We could also ask the Executive to comment on what it sees as the issues raised by the petition and to report back to us.

This is an individual complaint. As a non-clinician, it seems to me that although some of it is valuable to us, aspects of it are beyond what the committee should be looking at.

Dr Simpson:

We must not get involved in the detail of complaints. That is very important. The petition is backed by the evidence on the individual case, but we cannot get involved in any individual case or the committee will spend all its time on such issues.

We must make that point strongly. Each petition that is passed to us will be dealt with on its own merits, but as a general rule it is not our job to become involved with individual cases.

Mary Scanlon:

I agree, but this complaint is not isolated. I have two similar cases on my desk, which I am not certain how to progress. One has been through a fatal accident inquiry. We should thank the people who submitted this petition because the headings on their paper summarise most of the main problems inherent in the current procedures. It should not be set aside. People must feel happy about an open, honest, accessible and truthful health service. The Executive should investigate it thoroughly and consider the issue of consistency.

The Convener:

As Margaret said, we must aim for consistency. We should remember that the point at which people make a complaint against the health service is usually one of great stress for them—they are likely to be lay people up against clinical issues on which they may have had very little information.

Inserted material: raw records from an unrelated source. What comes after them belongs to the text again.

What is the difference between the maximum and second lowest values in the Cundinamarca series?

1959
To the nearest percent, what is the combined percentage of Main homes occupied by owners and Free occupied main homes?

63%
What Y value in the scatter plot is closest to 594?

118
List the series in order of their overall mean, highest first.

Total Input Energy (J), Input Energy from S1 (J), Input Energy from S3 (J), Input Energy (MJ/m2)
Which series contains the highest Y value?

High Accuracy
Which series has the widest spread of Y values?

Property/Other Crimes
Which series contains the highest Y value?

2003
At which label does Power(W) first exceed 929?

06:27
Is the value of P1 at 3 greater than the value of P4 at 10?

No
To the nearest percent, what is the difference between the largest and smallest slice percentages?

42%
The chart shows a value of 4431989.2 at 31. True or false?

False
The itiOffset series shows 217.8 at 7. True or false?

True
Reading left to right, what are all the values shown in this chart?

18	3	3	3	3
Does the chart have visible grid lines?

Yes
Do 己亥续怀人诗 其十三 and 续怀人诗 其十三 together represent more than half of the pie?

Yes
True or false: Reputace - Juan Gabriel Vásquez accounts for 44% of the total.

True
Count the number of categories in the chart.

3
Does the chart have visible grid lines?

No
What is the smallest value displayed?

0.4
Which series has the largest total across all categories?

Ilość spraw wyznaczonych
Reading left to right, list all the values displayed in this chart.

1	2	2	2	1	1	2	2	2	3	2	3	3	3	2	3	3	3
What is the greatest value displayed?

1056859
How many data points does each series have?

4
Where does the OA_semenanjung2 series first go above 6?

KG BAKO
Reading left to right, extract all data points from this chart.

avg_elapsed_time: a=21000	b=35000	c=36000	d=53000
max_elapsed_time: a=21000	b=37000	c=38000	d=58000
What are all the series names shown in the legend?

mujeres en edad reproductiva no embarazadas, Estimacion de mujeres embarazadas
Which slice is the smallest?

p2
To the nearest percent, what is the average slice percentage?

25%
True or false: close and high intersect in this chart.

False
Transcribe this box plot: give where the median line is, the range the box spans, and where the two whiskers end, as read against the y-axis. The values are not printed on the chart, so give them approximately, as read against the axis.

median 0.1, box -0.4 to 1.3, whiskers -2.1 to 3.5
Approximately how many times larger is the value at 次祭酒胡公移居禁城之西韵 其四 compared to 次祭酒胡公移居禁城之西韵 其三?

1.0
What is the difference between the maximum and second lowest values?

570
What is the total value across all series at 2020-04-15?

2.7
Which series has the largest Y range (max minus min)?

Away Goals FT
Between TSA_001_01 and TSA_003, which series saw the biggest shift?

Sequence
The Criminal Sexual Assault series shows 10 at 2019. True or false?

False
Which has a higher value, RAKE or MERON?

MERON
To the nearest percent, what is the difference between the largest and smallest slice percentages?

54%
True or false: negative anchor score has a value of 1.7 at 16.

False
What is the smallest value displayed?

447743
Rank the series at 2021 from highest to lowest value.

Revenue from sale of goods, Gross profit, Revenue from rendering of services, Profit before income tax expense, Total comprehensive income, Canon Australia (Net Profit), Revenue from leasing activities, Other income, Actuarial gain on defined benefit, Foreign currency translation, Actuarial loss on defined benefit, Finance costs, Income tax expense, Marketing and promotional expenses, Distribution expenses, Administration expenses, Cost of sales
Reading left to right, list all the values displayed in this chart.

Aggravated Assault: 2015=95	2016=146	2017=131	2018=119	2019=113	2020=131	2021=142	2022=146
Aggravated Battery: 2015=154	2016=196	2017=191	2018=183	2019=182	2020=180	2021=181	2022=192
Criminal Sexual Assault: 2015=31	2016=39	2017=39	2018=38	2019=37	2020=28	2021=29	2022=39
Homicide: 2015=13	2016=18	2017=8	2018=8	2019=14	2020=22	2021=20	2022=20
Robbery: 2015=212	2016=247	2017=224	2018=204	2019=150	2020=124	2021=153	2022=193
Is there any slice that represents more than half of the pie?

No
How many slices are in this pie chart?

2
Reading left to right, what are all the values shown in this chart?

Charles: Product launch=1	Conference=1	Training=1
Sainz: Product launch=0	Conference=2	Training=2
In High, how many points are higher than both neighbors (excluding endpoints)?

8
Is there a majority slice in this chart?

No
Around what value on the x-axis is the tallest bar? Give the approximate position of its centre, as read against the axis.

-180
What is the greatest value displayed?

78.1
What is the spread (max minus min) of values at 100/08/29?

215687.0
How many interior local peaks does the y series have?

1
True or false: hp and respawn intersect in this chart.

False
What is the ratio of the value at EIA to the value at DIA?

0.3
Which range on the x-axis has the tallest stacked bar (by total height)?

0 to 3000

That is usually where the complaint starts.

The Convener:

We will ask the Executive to consider it, in terms of the points raised about the complaints system, bearing in mind that with the advent of clinical governance it will be a very important issue. We should send a copy of the Official Report of this discussion to the Executive so that it can see what our thinking on the matter is. We should suggest that it pay attention to the Westminster inquiry and present a complaints system that serves patients as well as the health service.